[Transcribed page contents]
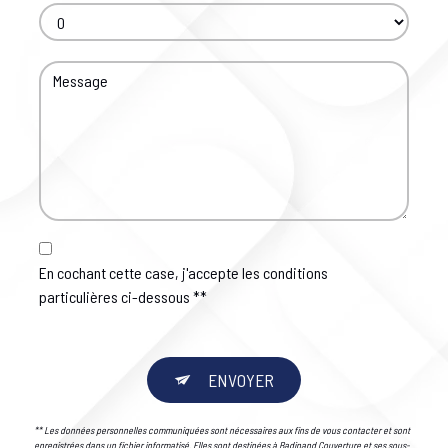
En cochant cette case, j'accepte les conditions
particulières ci-dessous **
ENVOYER
** Les données personnelles communiquées sont nécessaires aux fins de vous contacter et sont
enregistrées dans un fichier informatisé. Elles sont destinées à Badinand Couverture et ses sous-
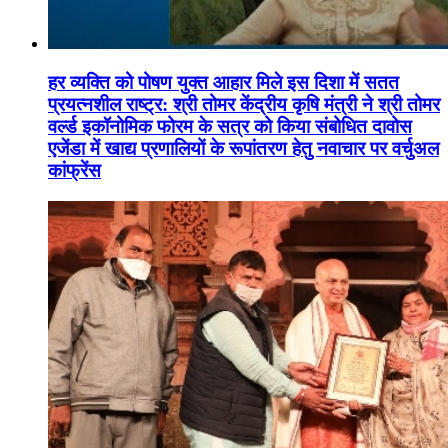
हर व्यक्ति को पोषण युक्त आहार मिले इस दिशा में सतत
प्रयत्नशील राष्ट्र: श्री तोमर केंद्रीय कृषि मंत्री ने श्री तोमर
वर्ल्ड इकॉनोमिक फोरम के सत्र को किया संबोधित दावोस
एजेंडा में खाद्य प्रणालियों के रूपांतरण हेतु नवाचार पर वर्चुअल
कांफ्रेंस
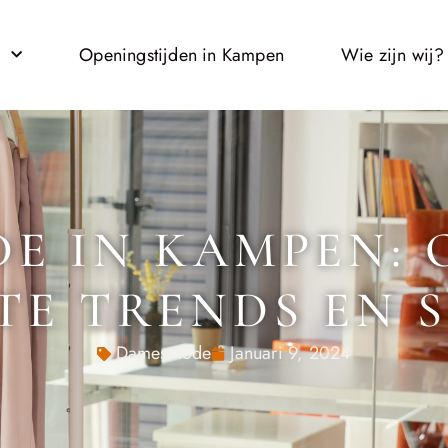
l
Openingstijden in Kampen
Wie zijn wij?
E IN KAMPEN: 
TE TRENDS EN S
Damesmode
Januari 9, 2024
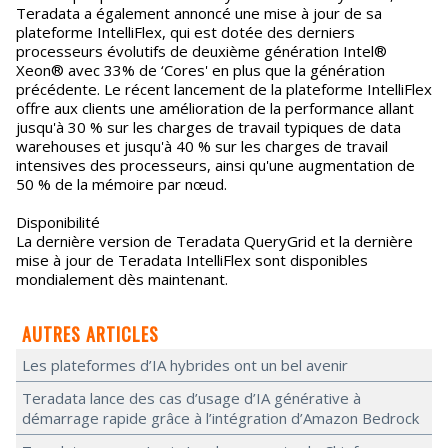
Teradata a également annoncé une mise à jour de sa
plateforme IntelliFlex, qui est dotée des derniers
processeurs évolutifs de deuxième génération Intel®
Xeon® avec 33% de ‘Cores' en plus que la génération
précédente. Le récent lancement de la plateforme IntelliFlex
offre aux clients une amélioration de la performance allant
jusqu'à 30 % sur les charges de travail typiques de data
warehouses et jusqu'à 40 % sur les charges de travail
intensives des processeurs, ainsi qu'une augmentation de
50 % de la mémoire par nœud.
Disponibilité
La dernière version de Teradata QueryGrid et la dernière
mise à jour de Teradata IntelliFlex sont disponibles
mondialement dès maintenant.
AUTRES ARTICLES
Les plateformes d’IA hybrides ont un bel avenir
Teradata lance des cas d’usage d’IA générative à
démarrage rapide grâce à l’intégration d’Amazon Bedrock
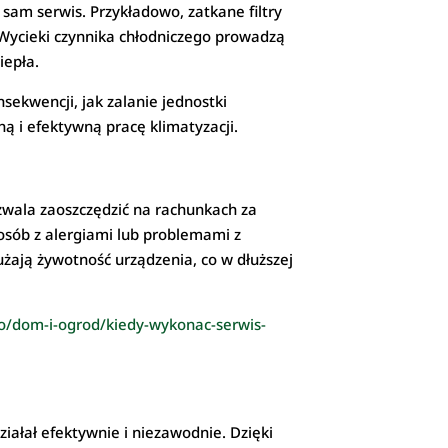
am serwis. Przykładowo, zatkane filtry
 Wycieki czynnika chłodniczego prowadzą
iepła.
ekwencji, jak zalanie jednostki
ą i efektywną pracę klimatyzacji.
ozwala zaoszczędzić na rachunkach za
 osób z alergiami lub problemami z
żają żywotność urządzenia, co w dłuższej
fo/dom-i-ogrod/kiedy-wykonac-serwis-
ałał efektywnie i niezawodnie. Dzięki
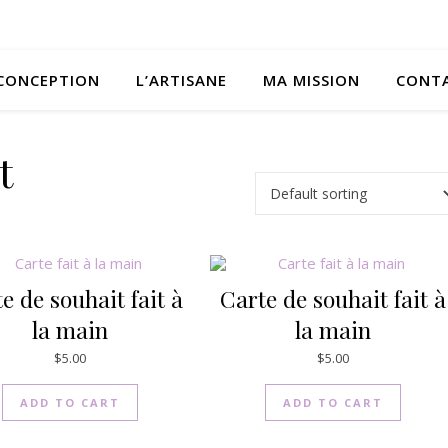
CONCEPTION
L’ARTISANE
MA MISSION
CONT
t
e de souhait fait à
Carte de souhait fait à
la main
la main
$
5.00
$
5.00
ADD TO CART
ADD TO CART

▶ THE TASK
Your answer should be the lines above that contain the word "jour", copied out.

▶ EXERCISE RESULT
Teradata a également annoncé une mise à jour de sa
mise à jour de Teradata IntelliFlex sont disponibles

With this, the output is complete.